ACTIVITY
Copy the entries below word for word, but omit any pictures they contain.

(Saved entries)
--------
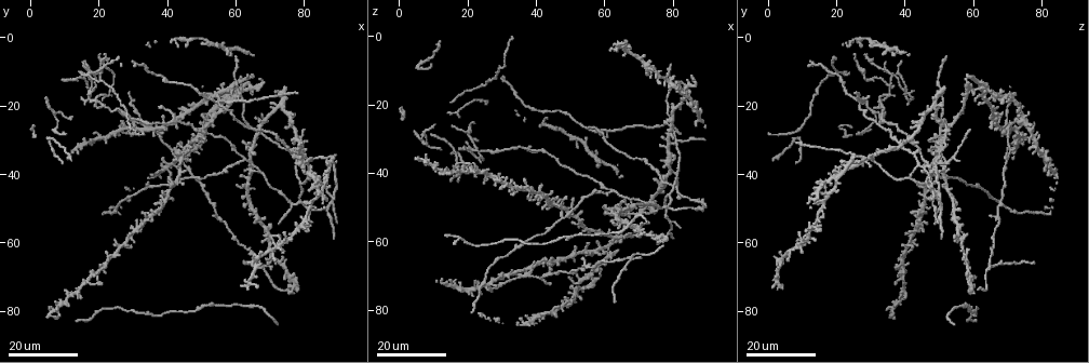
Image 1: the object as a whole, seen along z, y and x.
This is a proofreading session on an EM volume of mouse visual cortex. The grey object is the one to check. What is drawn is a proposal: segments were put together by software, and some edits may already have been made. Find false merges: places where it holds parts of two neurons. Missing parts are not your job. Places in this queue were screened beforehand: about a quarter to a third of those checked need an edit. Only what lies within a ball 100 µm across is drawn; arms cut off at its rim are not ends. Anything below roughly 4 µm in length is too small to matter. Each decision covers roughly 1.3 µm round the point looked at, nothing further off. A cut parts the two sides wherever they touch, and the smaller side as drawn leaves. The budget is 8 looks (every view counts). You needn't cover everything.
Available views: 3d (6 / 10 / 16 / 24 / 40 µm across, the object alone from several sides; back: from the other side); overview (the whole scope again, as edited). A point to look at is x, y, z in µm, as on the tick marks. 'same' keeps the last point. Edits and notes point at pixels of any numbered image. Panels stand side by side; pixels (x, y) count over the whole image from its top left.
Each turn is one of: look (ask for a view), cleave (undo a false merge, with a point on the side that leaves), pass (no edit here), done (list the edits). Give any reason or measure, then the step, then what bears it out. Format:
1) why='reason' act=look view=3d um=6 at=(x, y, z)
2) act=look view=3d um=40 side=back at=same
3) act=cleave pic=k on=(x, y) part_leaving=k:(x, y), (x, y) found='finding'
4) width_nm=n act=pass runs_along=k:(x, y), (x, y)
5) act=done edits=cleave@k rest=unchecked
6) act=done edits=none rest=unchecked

why='a fork' act=look view=3d um=24 at=(41.5, 24.0, 32.5)

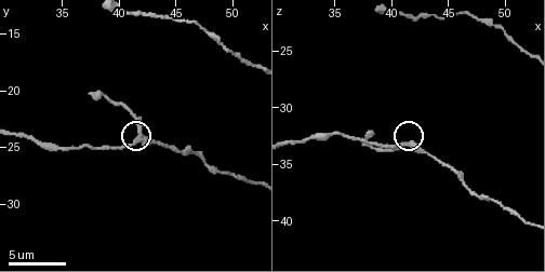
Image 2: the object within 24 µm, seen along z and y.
act=look view=3d um=6 at=(41.8, 23.8, 33.2)

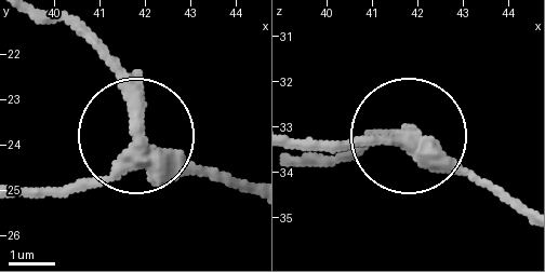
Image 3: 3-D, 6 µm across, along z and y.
act=look view=3d um=6 side=back at=(41.80, 23.80, 33.15)

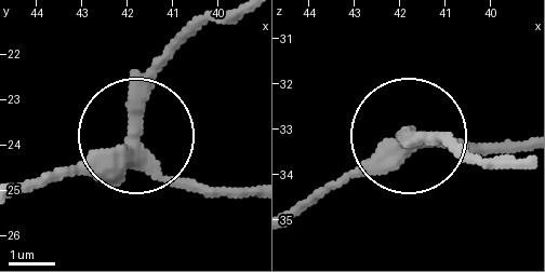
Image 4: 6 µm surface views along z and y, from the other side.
act=pass found='continuous, no second neuron'

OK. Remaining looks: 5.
act=look view=3d um=24 at=(38.0, 11.5, 21.5)

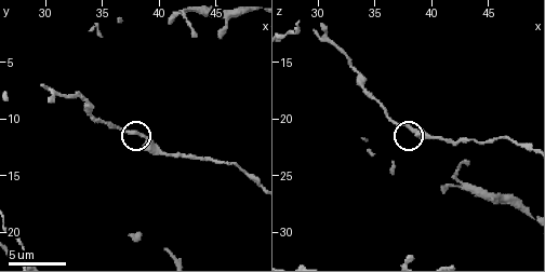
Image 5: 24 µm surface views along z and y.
act=look view=3d um=10 at=(38.4, 11.4, 21.2)

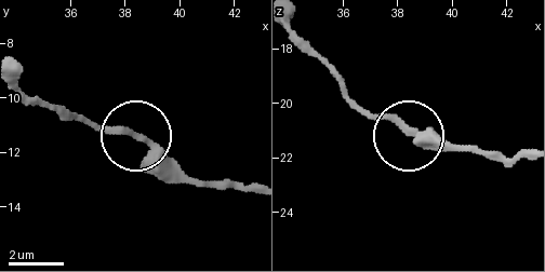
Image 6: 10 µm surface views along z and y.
act=pass runs_along=6:(527, 154), (429, 143), (373, 117), (341, 86) found='continuous, no second neuron'

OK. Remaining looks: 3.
why='two arms in line, one across' act=look view=3d um=24 at=(62.0, 35.5, 45.0)

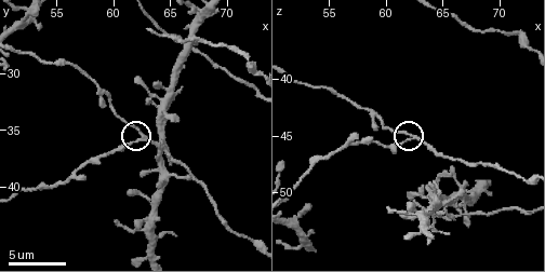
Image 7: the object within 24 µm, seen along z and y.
act=look view=3d um=10 at=(62.6, 35.6, 45.0)

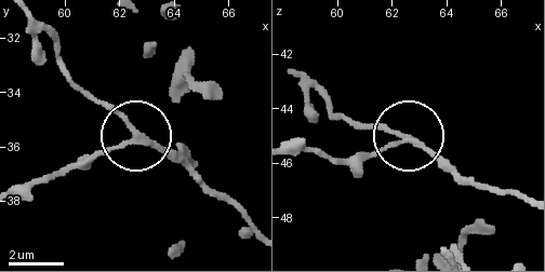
--------
ANSWER BOX
Image 1: the object as a whole, seen along z, y and x.
This is a proofreading session on an EM volume of mouse visual cortex. The grey object is the one to check. What is drawn is a proposal: segments were put together by software, and some edits may already have been made. Find false merges: places where it holds parts of two neurons. Missing parts are not your job. Places in this queue were screened beforehand: about a quarter to a third of those checked need an edit. Only what lies within a ball 100 µm across is drawn; arms cut off at its rim are not ends. Anything below roughly 4 µm in length is too small to matter. Each decision covers roughly 1.3 µm round the point looked at, nothing further off. A cut parts the two sides wherever they touch, and the smaller side as drawn leaves. The budget is 8 looks (every view counts). You needn't cover everything.
Available views: 3d (6 / 10 / 16 / 24 / 40 µm across, the object alone from several sides; back: from the other side); overview (the whole scope again, as edited). A point to look at is x, y, z in µm, as on the tick marks. 'same' keeps the last point. Edits and notes point at pixels of any numbered image. Panels stand side by side; pixels (x, y) count over the whole image from its top left.
Each turn is one of: look (ask for a view), cleave (undo a false merge, with a point on the side that leaves), pass (no edit here), done (list the edits). Give any reason or measure, then the step, then what bears it out. Format:
1) why='reason' act=look view=3d um=6 at=(x, y, z)
2) act=look view=3d um=40 side=back at=same
3) act=cleave pic=k on=(x, y) part_leaving=k:(x, y), (x, y) found='finding'
4) width_nm=n act=pass runs_along=k:(x, y), (x, y)
5) act=done edits=cleave@k rest=unchecked
6) act=done edits=none rest=unchecked

why='a fork' act=look view=3d um=24 at=(41.5, 24.0, 32.5)

Image 2: the object within 24 µm, seen along z and y.
act=look view=3d um=6 at=(41.8, 23.8, 33.2)

Image 3: 3-D, 6 µm across, along z and y.
act=look view=3d um=6 side=back at=(41.80, 23.80, 33.15)

Image 4: 6 µm surface views along z and y, from the other side.
act=pass found='continuous, no second neuron'

OK. Remaining looks: 5.
act=look view=3d um=24 at=(38.0, 11.5, 21.5)

Image 5: 24 µm surface views along z and y.
act=look view=3d um=10 at=(38.4, 11.4, 21.2)

Image 6: 10 µm surface views along z and y.
act=pass runs_along=6:(527, 154), (429, 143), (373, 117), (341, 86) found='continuous, no second neuron'

OK. Remaining looks: 3.
why='two arms in line, one across' act=look view=3d um=24 at=(62.0, 35.5, 45.0)

Image 7: the object within 24 µm, seen along z and y.
act=look view=3d um=10 at=(62.6, 35.6, 45.0)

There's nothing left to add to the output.